The study investigated approximately 2000 UK children born between March 1999 (9 months after the COT report) and March 2000. Children were evaluated for peanut allergy and sensitisation to other potential allergens and their mothers were asked about their own peanut consumption during pregnancy and breastfeeding.
Mothers were approached via schools and they and their child were recruited with written informed personal and parental consent. The mothers were asked in personal interviews about their own and their family’s allergic conditions, their recall of the COT advice and their own peanut consumption during pregnancy and breastfeeding Children were evaluated for maternal recall of their peanut consumption in infancy, current or resolved allergic conditions and for sensitisation to common food and aeroallergens.
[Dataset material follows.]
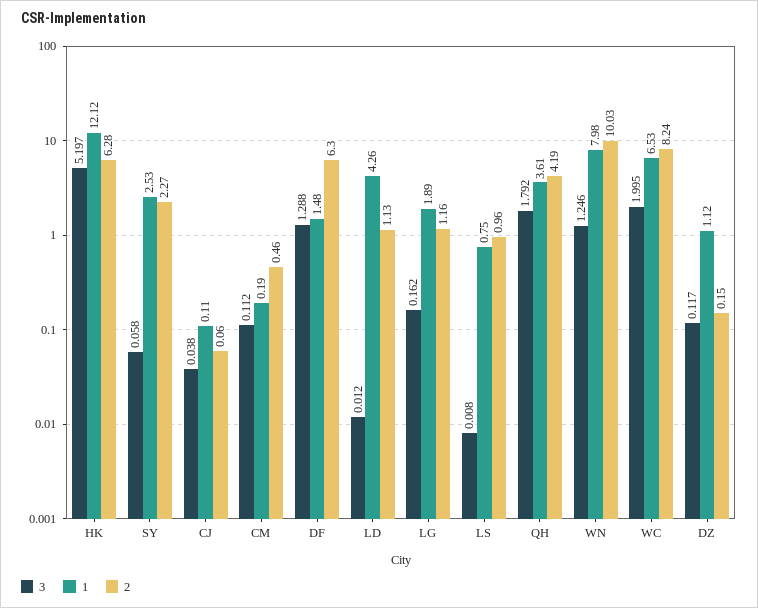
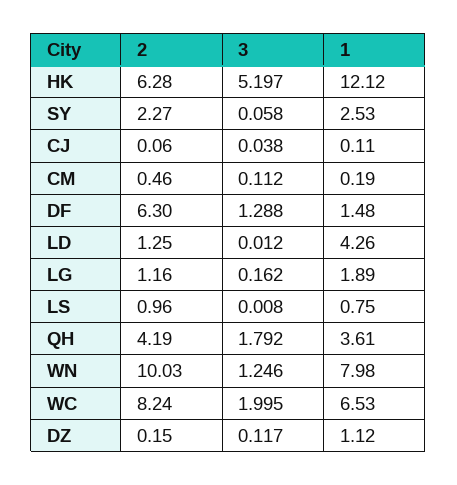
2, LD: 1.13 -> 1.25

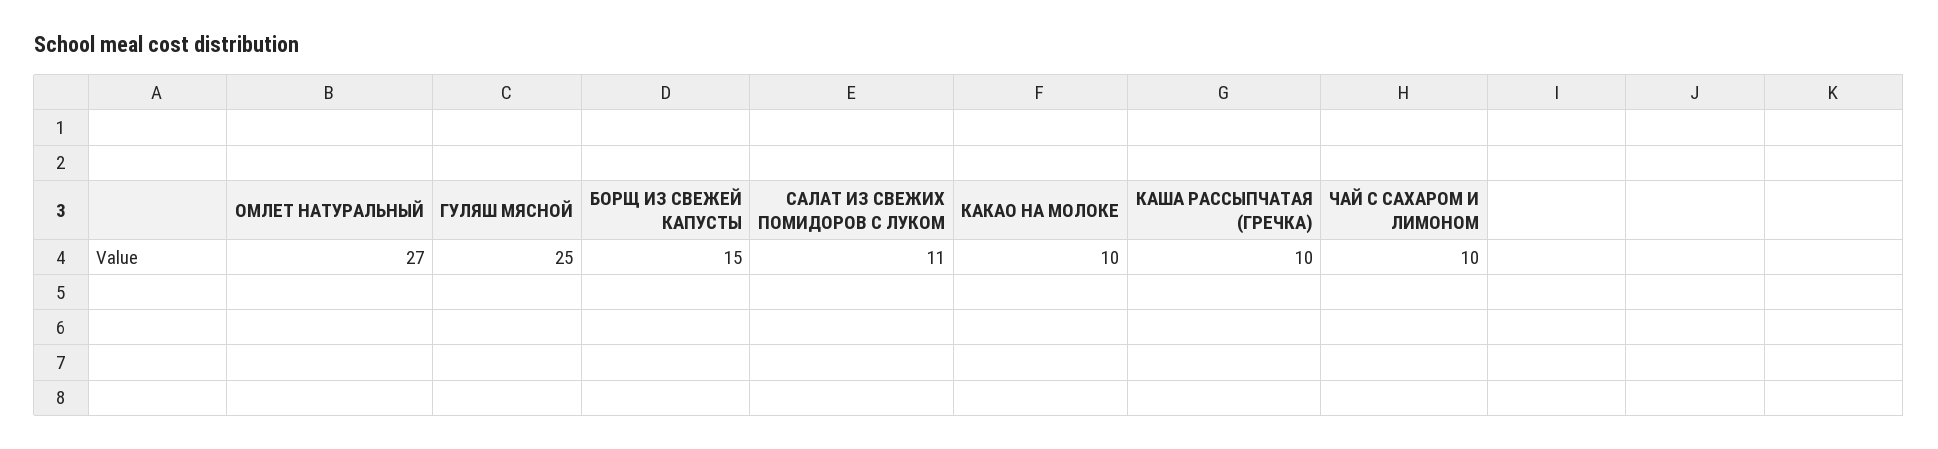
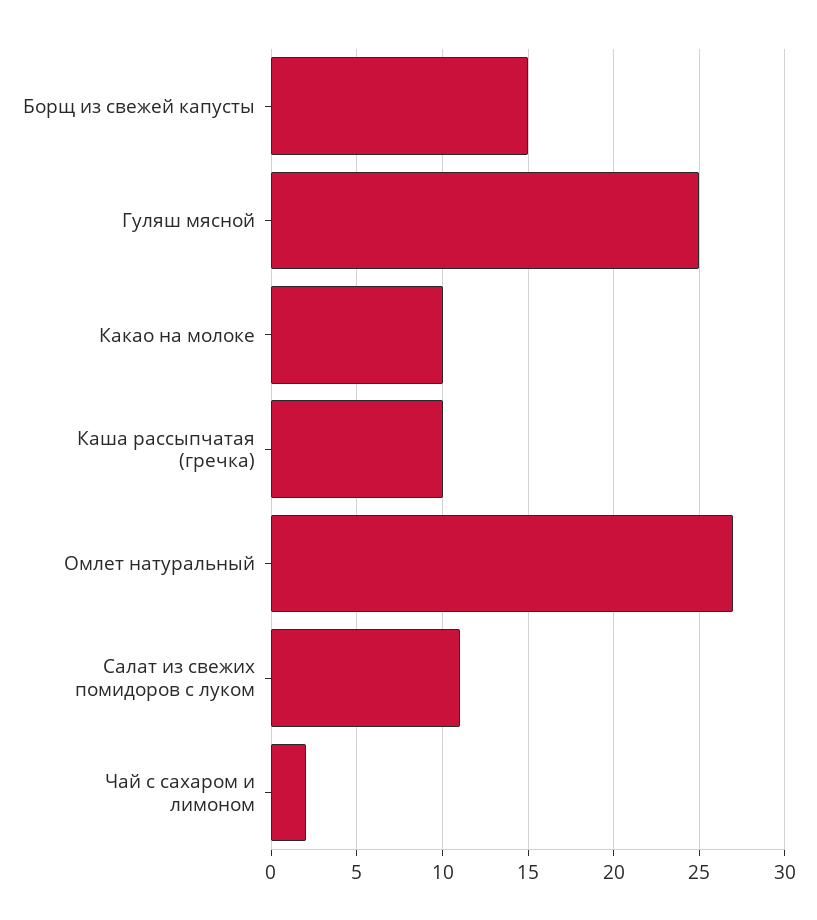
ЧАЙ С САХАРОМ И ЛИМОНОМ: 10 -> 2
All children with positive screening skin prick tests (SPTs) to peanut were offered a formal double-blind, placebo-controlled food challenge with peanut to confirm the diagnosis.
1072 mother-child pairs were recruited and studied in school.
61% of 957 mothers recalled hearing the advice about peanut in 1998. This figure was unaffected by maternal atopic status. Only 36 mothers (3.8%) followed the Government’s advice by stopping consuming peanut while pregnant. Maternal atopy had no effect on peanut consumption while breastfeeding. Mothers were less likely to change their diet if having 2nd or subsequent child compared to mothers having their first child (OR 0.635, 95% CIs 0.543-0.743, p
20 children (1.8%, 95% CIs 1.1-2.7%) were shown to have peanut allergy. This is the highest prevalence of peanut allergy recorded to date. Causal pathway analysis showed clearly that mothers had been confused about whether COT advice applied to them. We found no significant differences between low risk and high risk mothers in whether or not they recalled the advice. Although mothers were more likely to remember COT advice if it had been given by a midwife, they were only more likely to actually comply with this advice if peanut consumption was already low.
The prevalence of peanut sensitisation in this cohort is 2.8% and peanut allergy now affects 1.8% of British children at school entry. It is difficult to ascertain any impact (either positive or negative) of the UK Government advice on the prevalence of peanut allergy in British children aged 4-5 years old in 2003-2005. Pre-conceptual maternal peanut consumption patterns were an important barrier to change, that must be addressed if planned specific advice is to cause changes of maternal dietary behaviour.